Unfortunately, the balance of the summer has not been very positive in Spain. Fires have ravaged the country, experiencing the worst year in the last decade with more than 100,000 hectares burnt. Rising temperatures and a persistent drought, with 26% less rainfall, have led to 35% less water in reservoirs, with critical situations in basins such as the Guadalquivir, where water levels have plummeted to 60%.
As things stand, and with the price of energy skyrocketing, the trend of adapting the construction sector towards housing that is not only more sustainable, but also as self-sufficient as possible, is taking precedence over other models in which other considerations prevailed.
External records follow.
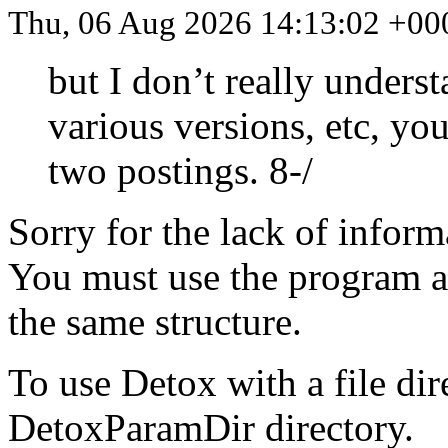
Thu, 06 Aug 2026 14:13:02 +00
but I don’t really unders
various versions, etc, you
two postings. 8-/
Sorry for the lack of inform
You must use the program as
the same structure.
To use Detox with a file dir
DetoxParamDir directory.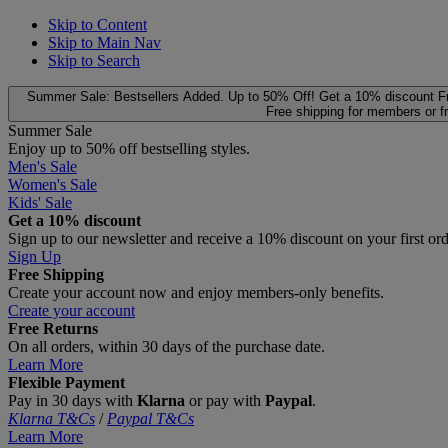
Skip to Content
Skip to Main Nav
Skip to Search
Summer Sale: Bestsellers Added. Up to 50% Off!
Get a 10% discount
F
Free shipping for members or f
Summer Sale
Enjoy up to 50% off bestselling styles.
Men's Sale
Women's Sale
Kids' Sale
Get a 10% discount
Sign up to our newsletter and receive a 10% discount on your first or
Sign Up
Free Shipping
Create your account now and enjoy members‑only benefits.
Create your account
Free Returns
On all orders, within 30 days of the purchase date.
Learn More
Flexible Payment
Pay in 30 days with
Klarna
or pay with
Paypal
.
Klarna T&Cs
/
Paypal T&Cs
Learn More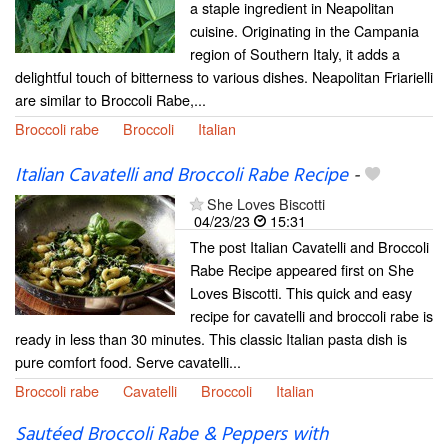
a staple ingredient in Neapolitan
cuisine. Originating in the Campania
region of Southern Italy, it adds a
delightful touch of bitterness to various dishes. Neapolitan Friarielli
are similar to Broccoli Rabe,...
Broccoli rabe
Broccoli
Italian
Italian Cavatelli and Broccoli Rabe Recipe
-
She Loves Biscotti
04/23/23
15:31
The post Italian Cavatelli and Broccoli
Rabe Recipe appeared first on She
Loves Biscotti. This quick and easy
recipe for cavatelli and broccoli rabe is
ready in less than 30 minutes. This classic Italian pasta dish is
pure comfort food. Serve cavatelli...
Broccoli rabe
Cavatelli
Broccoli
Italian
Sautéed Broccoli Rabe & Peppers with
It is not something of the future; there is already technology and experience that shows that a qualitative leap can be made in sustainable architecture, both in new construction and in the refurbishment of dwellings.
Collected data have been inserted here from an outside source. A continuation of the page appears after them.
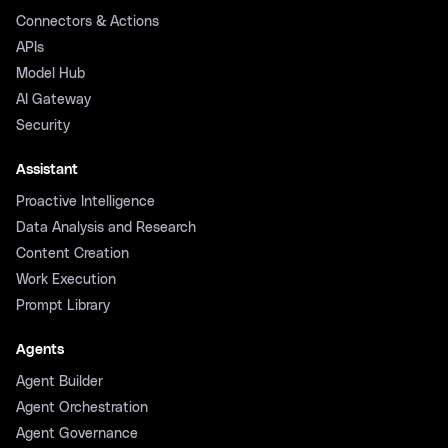
Connectors & Actions
APIs
Model Hub
AI Gateway
Security
Assistant
Proactive Intelligence
Data Analysis and Research
Content Creation
Work Execution
Prompt Library
Agents
Agent Builder
Agent Orchestration
Agent Governance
Self-sufficiency from less to more
The best example of a self-sufficient house is the passive house, which we have already discussed in some of our articles, highlighting how they are capable of reducing energy consumption by up to 90% for both heating and cooling. However, aware that not everyone has the means to reach this point, it is possible to adopt measures that help mitigate the effects of global warming and contribute to improving the environment.
At a time like the present, with energy prices spiraling out of control, it is essential to enjoy a home with a low energy demand. This takes into consideration factors that were not so important decades ago: if the orientation of the house was taken into account, now the climatic conditions and other alternative resources are also taken into account. This is what is known as bioclimatic housing architecture.
The installation of photovoltaic panels has become a maxim to achieve the goal of self-sufficiency. When drawing up the plans for what will be our future home, it is not enough to anticipate that these panels will be installed on the roof, but it is also necessary to consider the best orientation in order to maximize the collection of energy.
In Spain, if we want to take advantage of the fact that we are one of the European countries with the most hours of sunshine, the south orientation is the most appropriate to get the most out of it. However, it should not be overlooked that, if we want to take advantage of other natural resources such as wind energy, we may have to find the balance between the best orientation for each source of energy.
On the other hand, water is becoming an increasingly scarce commodity and maximizing its use is very important. In this sense, the recycling of rainwater can become a great ally, and can be used for irrigation, cleaning, etc. In any case, whether the energy/supply is contracted or self-generated, the maxim is always to try to reduce consumption.
Wide range of recipes
The number of actions that we can take to make our home self-sufficient or to design it in this way is very wide-ranging. Another crucial point is the hot/cold air conditioning and the ventilation of the home itself, where we must try to avoid so-called accidental ventilation, i.e. uncontrolled air that enters the interior of the home and which, when mixed with the conditioned interior air, can increase energy demand by up to 15%.
The outside of the home also plays a key role, and it is advisable to opt for green areas, especially with native vegetation that provides shade and helps to combat the impact of greenhouse gases. In essence, it is a question of all of us, little by little and each in our own area, doing our bit to save the planet, starting with our own homes.